🤖 AI Summary
This study addresses the underexplored issue of gender bias propagation in text-to-video generation, specifically examining whether Sora—despite its architectural novelty—reproduces implicit societal stereotypes from training data across occupational and behavioral dimensions. Method: We construct gender-neutral and stereotype-laden prompt sets and develop a multimodal video content analysis framework integrating person detection, action recognition, and occupation classification, augmented with statistical significance testing (e.g., chi-square tests). Contribution/Results: We introduce the first reproducible, video-level gender bias evaluation methodology for generative video models. Experiments reveal that Sora reinforces gender stereotypes in 78% of stereotyped prompts (e.g., “nurse” → female, “CEO” → male); critically, even under gender-neutral prompts, generated人物 exhibit statistically significant gender imbalances (p < 0.001).
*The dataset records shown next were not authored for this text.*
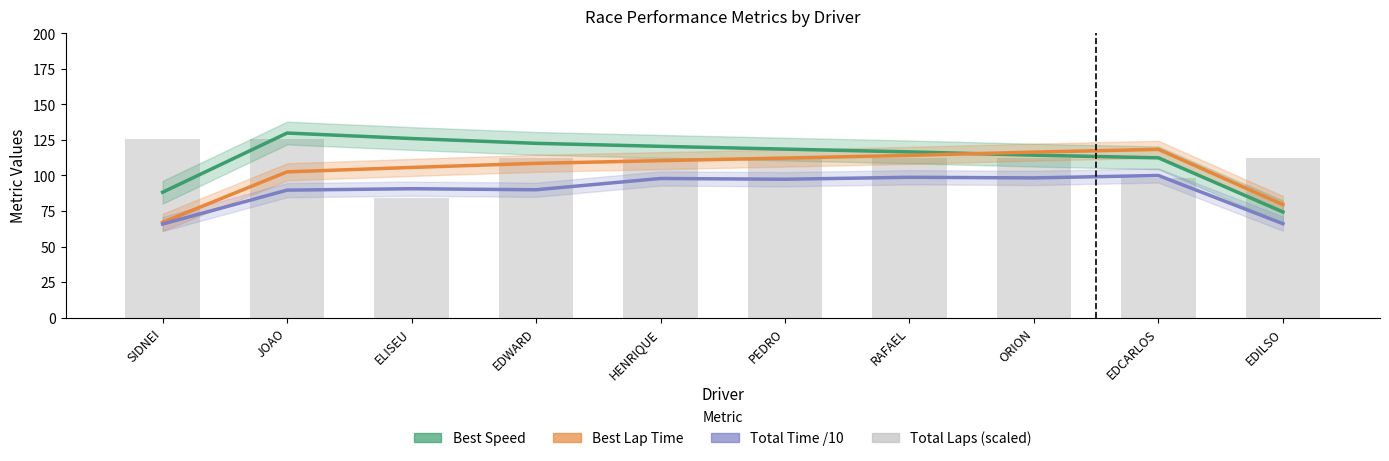

At which label is Best Lap Time (s) closest to 92?

JOAO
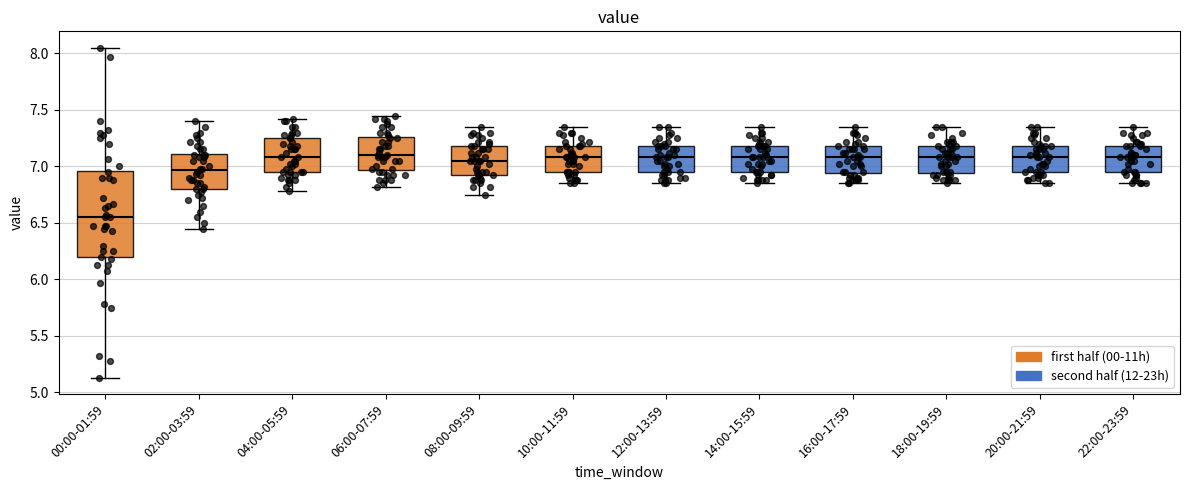

Where does the upper whisker of the box for 00:00-01:59 end on the y-axis? The values are not printed on the chart, so give them approximately, as read against the axis.

8.05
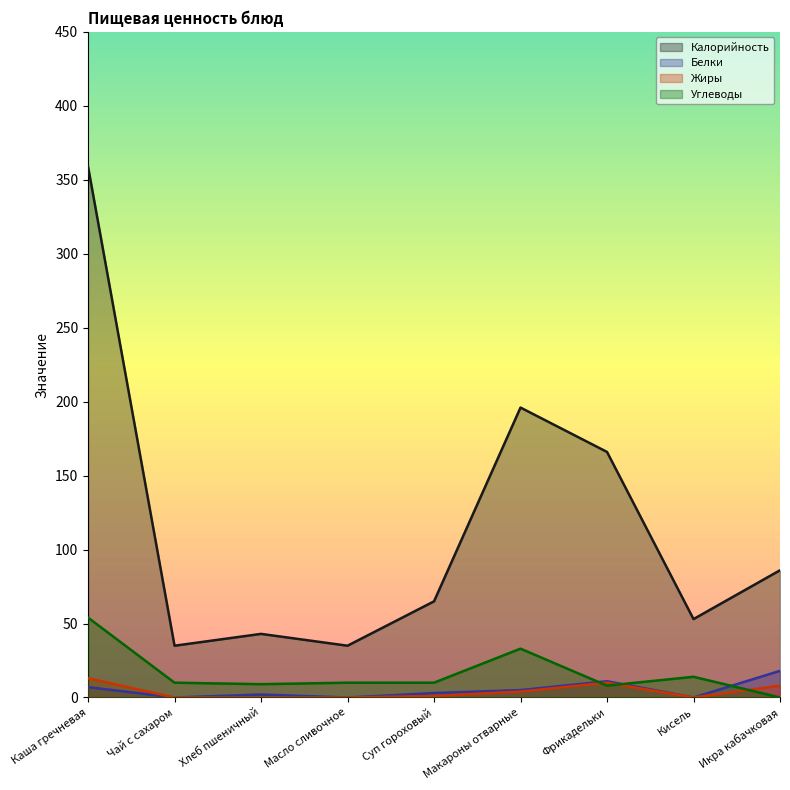

True or false: Белки and Жиры intersect in this chart.

False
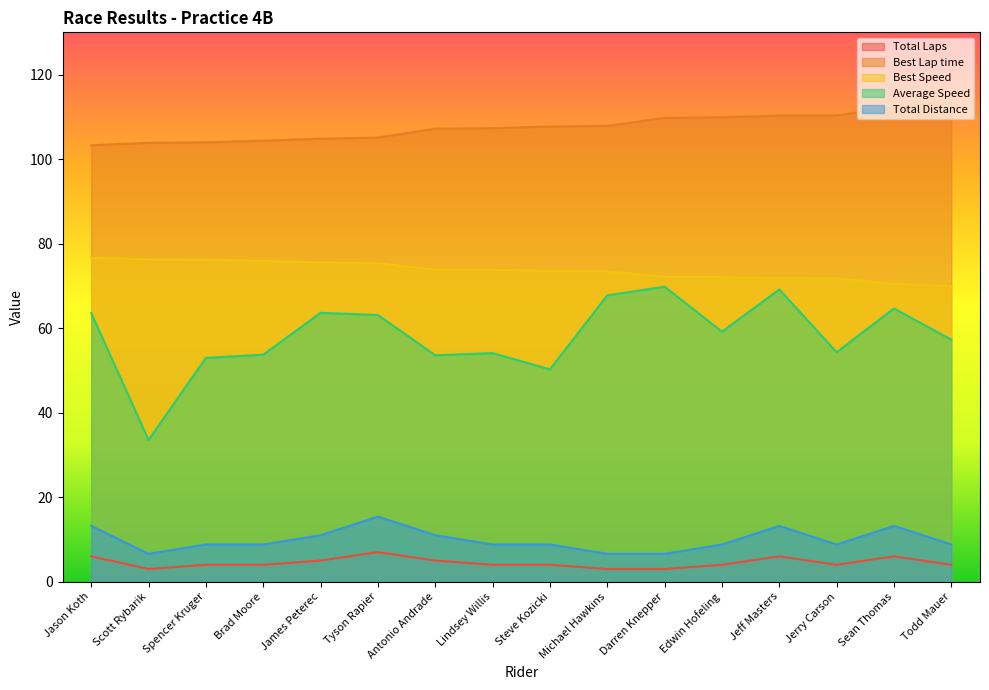

What is the total value across all series at Darren Knepper?

261.3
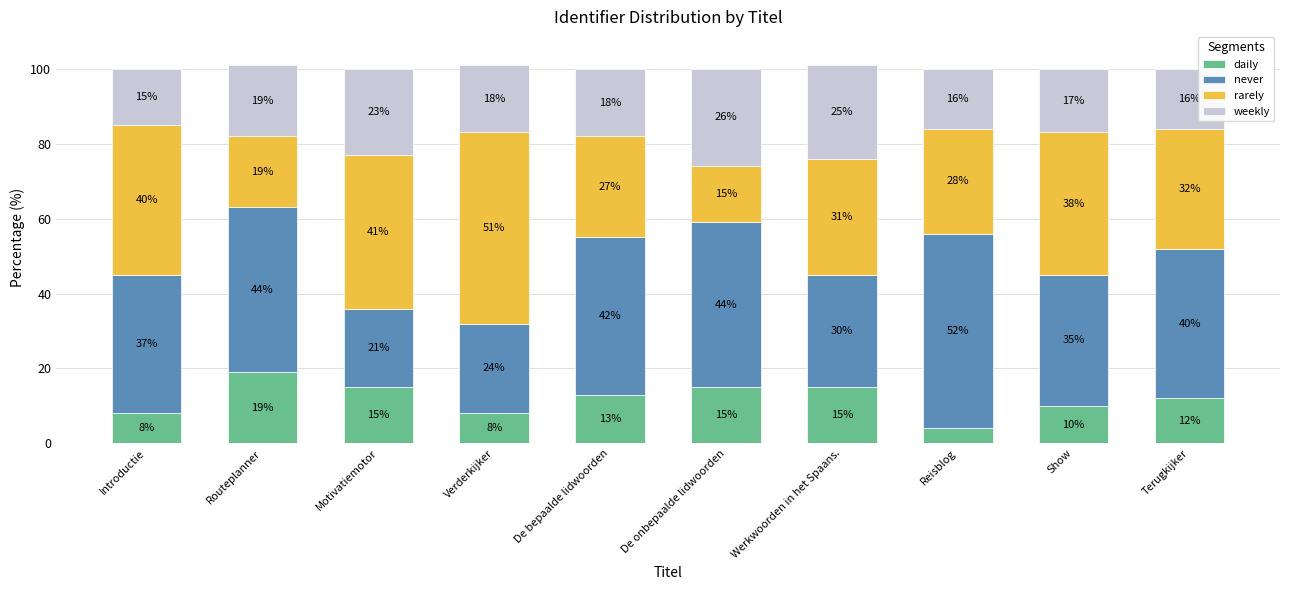

Which category has the highest value in the daily series?

Routeplanner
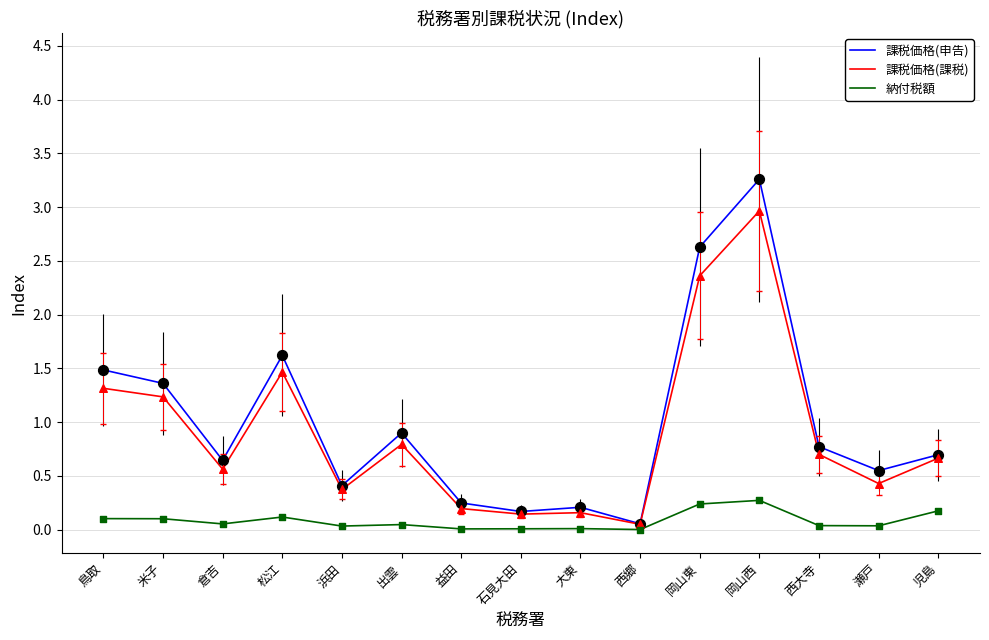

Which series has the largest total across all categories?

課税価格(申告)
These findings uncover bias transmission mechanisms in text-to-video generation and establish a foundational paradigm for fairness assessment and governance in multimodal foundation models.
📝 Abstract
The advent of text-to-video generation models has revolutionized content creation as it produces high-quality videos from textual prompts. However, concerns regarding inherent biases in such models have prompted scrutiny, particularly regarding gender representation. Our study investigates the presence of gender bias in OpenAI's Sora, a state-of-the-art text-to-video generation model. We uncover significant evidence of bias by analyzing the generated videos from a diverse set of gender-neutral and stereotypical prompts. The results indicate that Sora disproportionately associates specific genders with stereotypical behaviors and professions, which reflects societal prejudices embedded in its training data.